§ To do:
**1.** Please reproduce the data description's wording from "2.2.1. Data description" up to and including "given in table 1.".
**2.** Answer these from the data description:
(a) How many nodes and links does the SCHOLAT dataset contain?
(b) For whom is SCHOLAT designed and built?
(c) Which lab provides the dataset?
**3.** In one to three sentences, explain why the data description says two kinds of large temporal networks are taken.

§ Excerpted text:
**********

2.2. Data description and processing

2.2.1. Data description

In this work, two kinds of large temporal networks are taken to evaluate the performance of algorithms. One is scholar social network which is from the SCHOLAT website. The SCHOLAT is an emerging social system specifically designed and built for scholars, learners and course instructors in China. And the SCHOLAT website allows users around academic and learning discourse to strengthen social interaction and collaboration among scholar communities. This social network is an open-access dataset from SCHOLAT Lab which contains 10 607 nodes and 168 540 links. This dataset has been divided into the training set ${L}_{t}^{T}$ and the future links set ${L}_{t+1}^{P}$. According our precious study, the scholar social network is short-path network as shown in figure 2(a). More complete statistics of the social dataset are given in table 1.

Figure 2.

**********

§ Data extract:
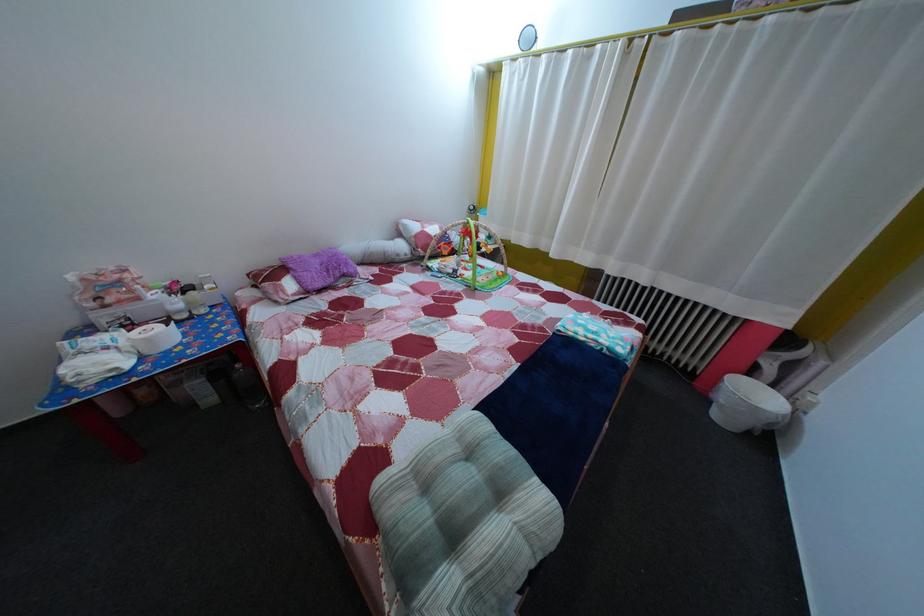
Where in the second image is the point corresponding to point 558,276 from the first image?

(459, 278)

**********

§ Solutions below:
**1.**
2.2.1. Data description

In this work, two kinds of large temporal networks are taken to evaluate the performance of algorithms. One is scholar social network which is from the SCHOLAT website. The SCHOLAT is an emerging social system specifically designed and built for scholars, learners and course instructors in China. And the SCHOLAT website allows users around academic and learning discourse to strengthen social interaction and collaboration among scholar communities. This social network is an open-access dataset from SCHOLAT Lab which contains 10 607 nodes and 168 540 links. This dataset has been divided into the training set ${L}_{t}^{T}$ and the future links set ${L}_{t+1}^{P}$. According our precious study, the scholar social network is short-path network as shown in figure 2(a). More complete statistics of the social dataset are given in table 1.

**2.**
(a) 10 607 nodes and 168 540 links.
(b) Scholars, learners and course instructors in China.
(c) SCHOLAT Lab.

**3.** They are taken to evaluate the performance of algorithms. One of them is the scholar social network from the SCHOLAT website.